All plumages are similar, except that juveniles are duller and have a less contrasting belly pattern.

==Distribution==
The West Indian whistling duck is widely scattered throughout the West Indies, including a large breeding population in the Bahamas, and smaller numbers in Cuba, the Cayman Islands, Antigua and Barbuda, Jamaica, Hispaniola (both the Dominican Republic and Haiti), and Puerto Rico. It is largely sedentary, apart from local movements, which can be or more.

==Behaviour==
===Breeding===
Nests have been reported in tree cavities, on branches, in clumps of bromeliads, and on the ground under thatch palms and other dense bushes. The usual clutch size is 10–16 eggs. It habitually perches in trees, which gives rise to its specific name.

===Food and feeding===
The birds are mostly nocturnal and secretive, inhabiting wooded swamps and mangroves, where this duck roosts and feeds on plant food including the fruit of the royal palm.

== Threats ==
The West Indian whistling duck has suffered extensive hunting for its eggs and for sport. Wetlands are a very limited habitat in the Caribbean, with continuing conversion for development and agriculture. More than 50% of remaining wetlands are seriously degraded by the cutting of mangroves and swamp-forest, pollution (especially over-use of pesticides) and natural catastrophes such as droughts and hurricanes. Predation by non-native predators is inadequately documented but may be a factor.

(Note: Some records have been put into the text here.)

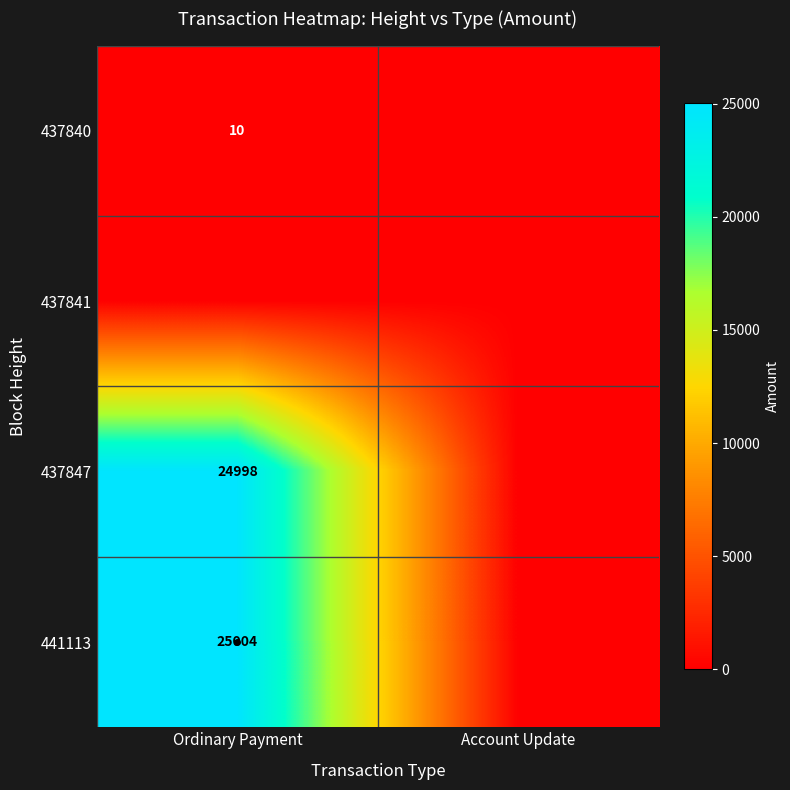

At which label does 437847 reach its peak?

Ordinary Payment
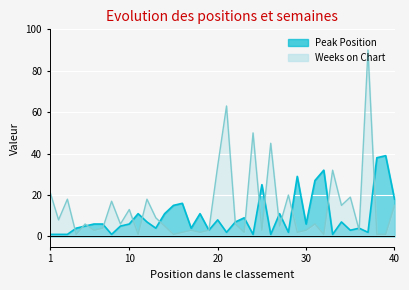

Rank the series by their average value, from lowest to highest.

Peak Position, Weeks on Chart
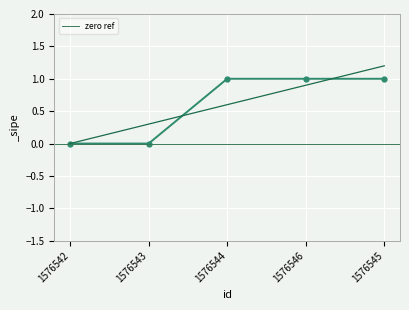

List the labels in order of value, largest first.

1576544, 1576546, 1576545, 1576542, 1576543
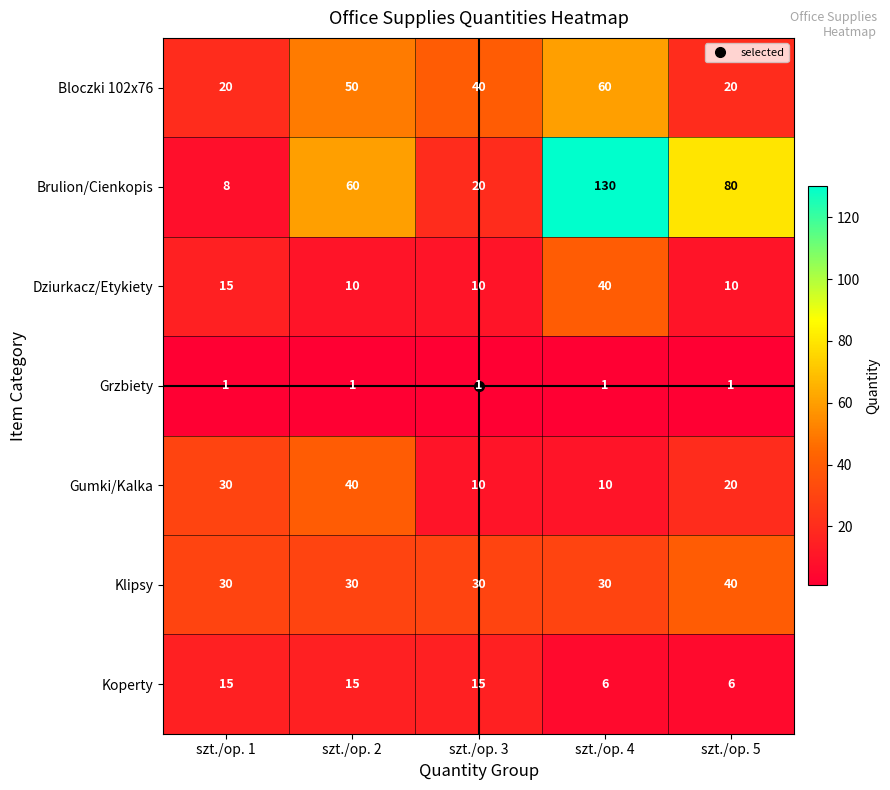

Count the number of categories in the chart.

5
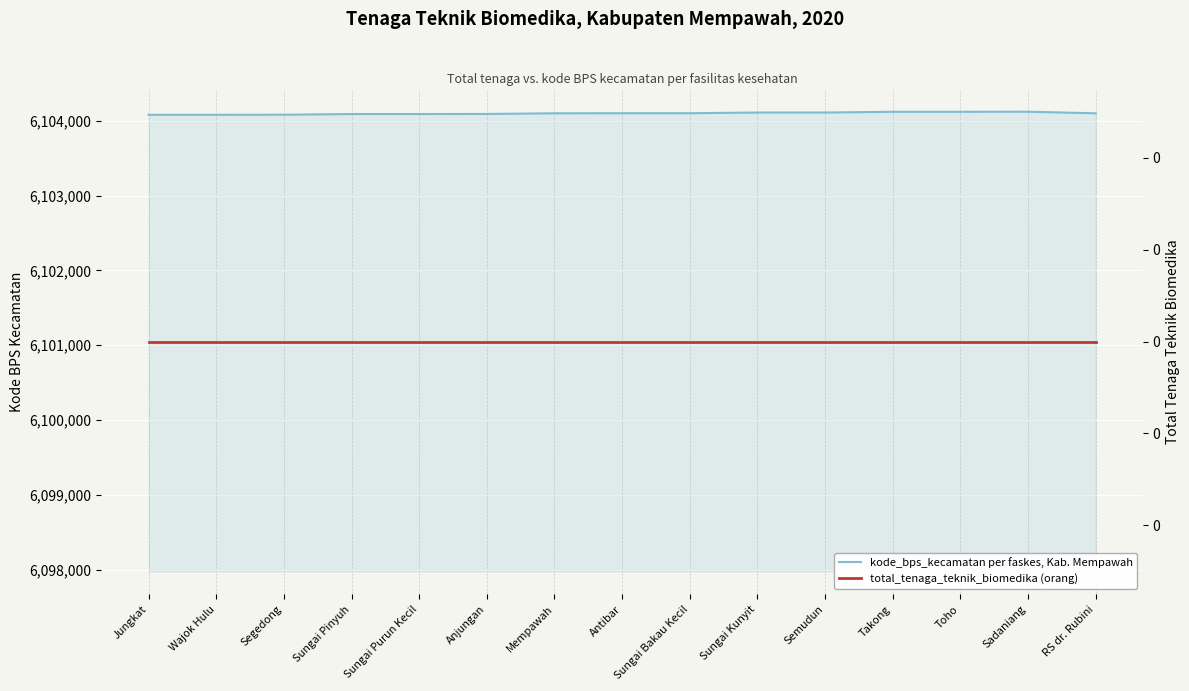

True or false: kode_bps_kecamatan per faskes, Kab. Mempawah and total_tenaga_teknik_biomedika (orang) intersect in this chart.

False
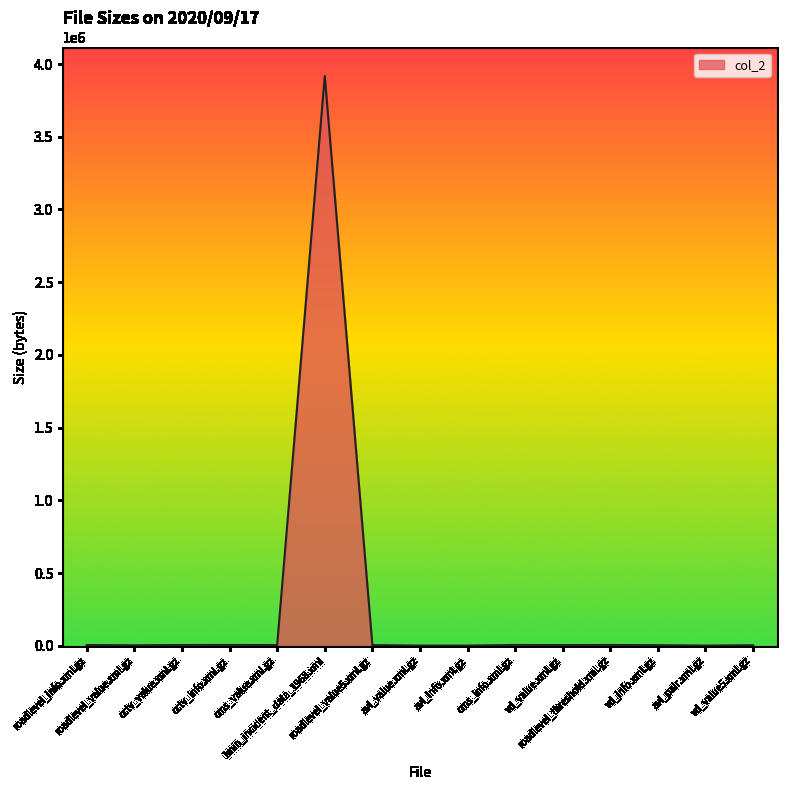

What is the maximum value shown in the chart?

3917739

== Current conservation measures ==
D. arborea is ranked under CITES Appendix II, as well as CMS Appendix II. It is legally protected throughout much of its range, but law enforcement is inadequate. The West Indian Whistling Duck Working Group initiated a conservation programme in 1997. There are several protected areas in the region but, in general, suitable habitat, especially wetlands, is under-represented. Ducks are predated on Antigua and Barbuda by the small Indian mongooses introduced to control the cane rats which was largely unsuccessful as the rats live in trees.

== Proposed conservation measures ==
Conduct extensive surveys to assess numbers and distribution; assist local authorities in establishing a long-term monitoring programme; conserve key sites; enforce legal protection; initiate public education and awareness programmes.